The New Zealand dollar fell as weaker US data and disappointing earnings stoked concerns global growth may be slowing and weighed on stocks and risk appetite.
The kiwi fell to 84.11 US cents from 84.51 cents at 5pm in Wellington yesterday. The trade-weighted index fell to 77.65 from 77.99.
The Philadelphia Federal Reserve Bank’s business activity index fell to 1.3 in April from 2.0 in March and the Conference Board’s index of leading indicators posted a surprise drop, while initial claims for state unemployment benefits climbed. The Standard & Poor’s 500 Index fell 0.7 percent on disappointing earnings from companies including Morgan Stanley and eBay.
“Everyone is focusing on growth at the moment and commodities have had a broad pullback this week,” said Stuart Ive, senior dealer at HiFX. “The kiwi has drifted down on the back of that.”
The New Zealand dollar may trade in a range of 83.60 US cents to 84.70b cents today and may reach the bottom of that range in coming days, he said.

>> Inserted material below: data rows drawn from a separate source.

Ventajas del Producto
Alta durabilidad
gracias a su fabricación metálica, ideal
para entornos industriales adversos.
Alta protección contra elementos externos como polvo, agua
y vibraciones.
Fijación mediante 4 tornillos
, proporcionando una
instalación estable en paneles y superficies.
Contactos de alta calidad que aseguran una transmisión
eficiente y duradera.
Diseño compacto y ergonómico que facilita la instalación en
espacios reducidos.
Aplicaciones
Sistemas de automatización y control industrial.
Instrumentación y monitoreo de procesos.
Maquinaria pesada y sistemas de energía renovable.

Traders will be watching for the Group of 20 nations meeting that starts today in Washington after Bloomberg cited a draft statement saying the G20 will affirm a commitment to avoid weakening their currencies to gain a trade advantage. It didn’t specifically mention Japan or the yen.
The New Zealand dollar fell to 82.60 yen from 82.94 yen. The local currency fell to 64.47 euro cents from 64.75 cents after a successful Spanish bond auction of 4.71 billion euros, beating a target of 4.5 billion euros.
The kiwi fell to 81.65 Australian cents from 82.02 cents and dropped to 55.05 British pence from 55.40 pence.